Après avoir précisé les attentes du commanditaire, n’oubliez pas de valider la faisabilité de projet de formation au sein de votre structure. Pour cela, il est possible de vérifier : 

  • La pertinence de la formation : s’agit-il du bon dispositif pour répondre aux besoins de montée en compétences identifiés ? Répond-elle à une demande du territoire ou à une problématique de santé clairement identifiée ?

  • Sa faisabilité opérationnelle et financière : quelle est la disponibilité des participant·es et de l’équipe de formation ? Quelles sont les compétences requises pour animer ? L’équipe de formation a-t-elle la possibilité de la coanimer avec une structure partenaire pour mutualiser les compétences ? Un lieu de formation est-il disponible ? Quel est le temps nécessaire et disponible pour assurer la formation (de sa conception à son évaluation) ? Le financement intégral de la formation est-il assuré ?

  • L’adéquation entre la demande et l’offre : en quoi la formation semble-t-elle pertinente pour les participant·es, leur structure ou le territoire ? L’organisme de formation répond-il à la demande en termes d’objectifs stratégiques, de contenus et de méthodes pédagogiques ? Le commanditaire est-il en accord avec les valeurs et les pratiques de votre organisme de formation ? 

L’implication des partenaires
En promotion de la santé, l’implication des acteurs et des actrices est primordiale, aussi, vous pouvez vous demander : les commanditaires sont-ils prêts à s’impliquer dans la construction du projet de formation ? Vont-ils vous aider à l’adapter aux besoins du territoire ? Des personnes de leur équipe seront-elles présentes lors de la formation ? Dans ce cas, sont-elles disposées à participer au processus, par exemple en coanimant des séquences avec vous ? 

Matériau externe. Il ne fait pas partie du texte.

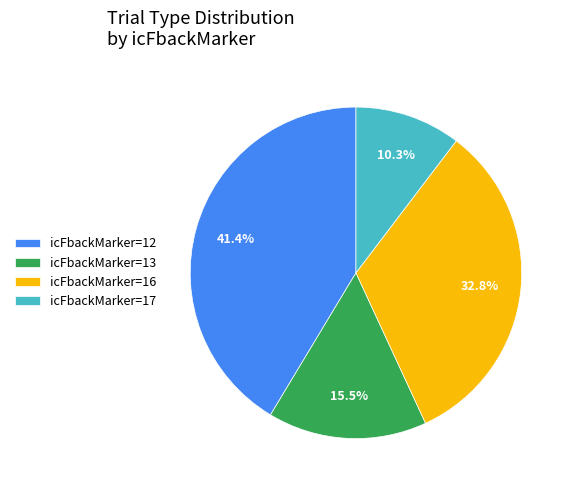

To the nearest percent, what is the difference between the largest and smallest slice percentages?

31%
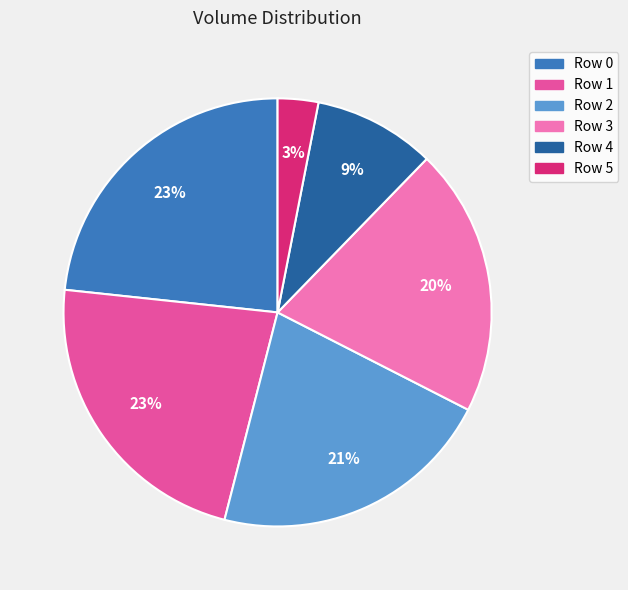

How many slices are in this pie chart?

6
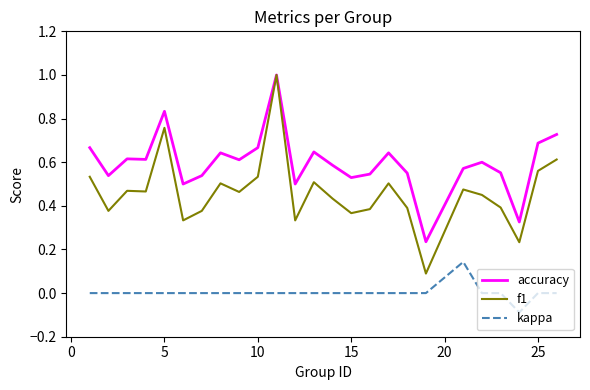

List the series in order of their overall mean, lowest first.

kappa, f1, accuracy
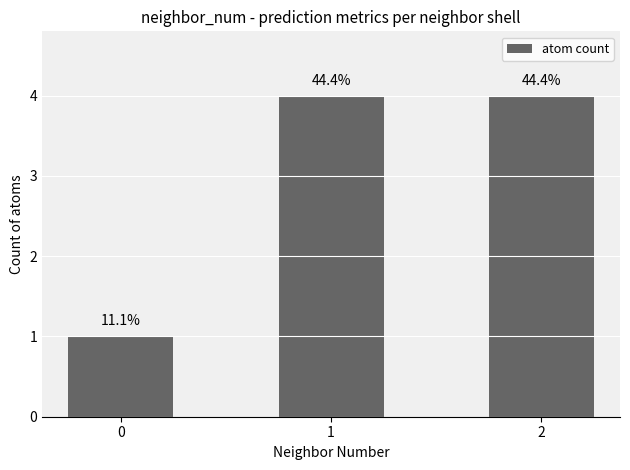

What is the average value?

3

Comment renforcer l’universalité de l’offre ?

Les enjeux de justice sociale sont au cœur de la promotion de la santé et ils traversent donc les activités de formation. Cela se traduit par une attention portée à la question de l’accessibilité (financière, transport, horaires…), la communication (trouver des canaux et des formes permettant de toucher les publics à former qui en sont les plus éloignés), la priorisation des territoires (se déplacer dans des territoires plus isolés, avec peu d’offres de formations…). Cet enjeu d’universalité se traduit également par la mobilisation d’une pédagogie active qui permet l’adhésion du plus grand nombre.